If the results of the LUTs don't end up clocked into a register, where do they go?
Of course everything is analog, and ultimately quantum-electrodynamic, but the languages FPGAs are programmed in don't provide access to those domains.
I think Cypress had a product line that combined a CPU and a small programmable array, just big enough to implement your own custom IO and protocols and maybe some minimal logic beyond that.
You're probably thinking of the Cypress PSoC, Programmable System on Chip.
Those things are fantastic for hobbyists and can be nice for low-volume production. But they're kind of crap for higher volume work:
* Expensive
* Physically fragile/easy to kill: personal experience suggests they are noticeably more fragile than their competition; ALWAYS add pull resistors and ESD diodes to their JTAG/SWD pins and use a real voltage supervisor, not the internal PoR/brownout, no matter what the datasheet says because it does not speak the truth
* Actually, just add external ESD diodes to anything even the least bit sketchy
* On-chip analog not good enough for serious applications or stupidly limited (just give me two of those please? no?)
* On-chip routing is very, very limiting
* Weak MCU cores
* Few large parts (high GPIO, fast core, ...); the 5LP is better but needs a refresh with bigger, better, cheaper flagships
* More digital blocks (UDBs). They use a crappy old macrocell architecture, which wouldn't be a problem except they only give you TWO of them!
I've actually whined about the last one to the Cypress FAE (great guy!) and he just started laughing. Turns out, he's repeatedly said that to their higher-ups and gotten shot down... only to have customers like me ask for it again, over and over....
Hopefully under Infineon the PSoC line will be better managed. It could be a huge powerhouse, but right now it just does not have a good enough lineup of sane models.
Yeah, not bad at all. A little annoying, but above average for the HW side of things.
But that's PSoC Creator, used for their PSoC 4 and 5 lines. (Avoid the 3 and older -- they're really old.) The newer 6 requires Modus Toolbox, which I think doesn't support the 4 or 5 lines (STUPID). I have no experience with that one.

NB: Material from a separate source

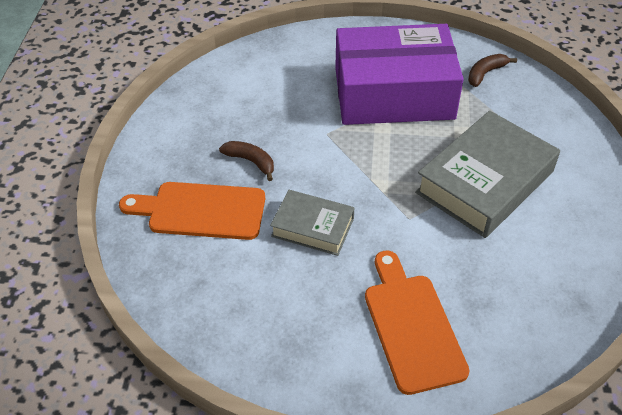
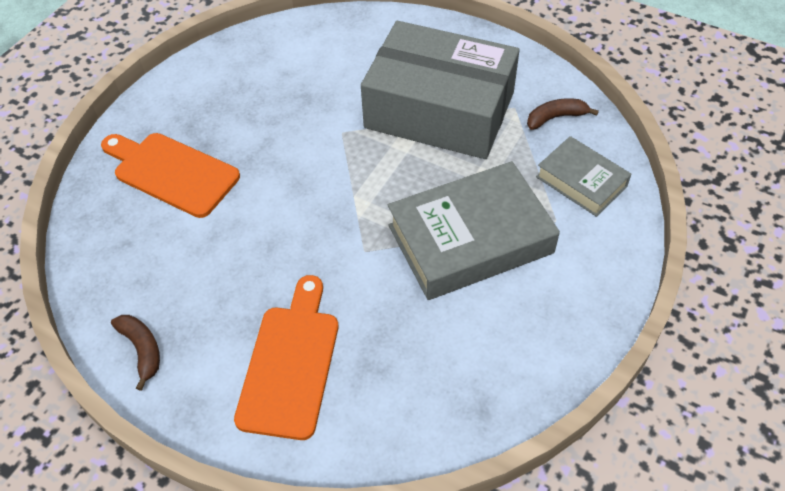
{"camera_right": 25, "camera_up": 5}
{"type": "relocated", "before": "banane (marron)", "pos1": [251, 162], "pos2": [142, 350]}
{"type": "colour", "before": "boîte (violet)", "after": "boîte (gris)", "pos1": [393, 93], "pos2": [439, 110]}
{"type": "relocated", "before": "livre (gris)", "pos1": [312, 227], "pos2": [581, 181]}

It's Eclipse based, so who knows.
In the hobbyist space, I also see a fair amount of CPLDs used when something like a GAL (https://en.m.wikipedia.org/wiki/Generic_array_logic) would be much cheaper and easier. Doesn't work for everything, but they can be handy.
I good example of this is XMOS. Their chips are divided into "tiles" which can simultaneously run code, together with multiple interfaces such as USB, i2s, i2c, and GPIO. Latency is very deterministic because the tiles are not using caches, interrupts, shared buses etc.
Their development environment is Eclipse based with numerous libraries such as audio processing, interface management, DFU etc. They use a variant of C (xc) that lets you send data between channels/tiles, and easily parallelize processing.
An example use is in voice assistants where multiple microphones need to be analyzed simultaneously, echo and background noise has to be eliminated, and the speaker isolated into a single audio stream. I've used it for an audio processing product that needed match hardware timers exactly, provide USB access, matched input and output etc.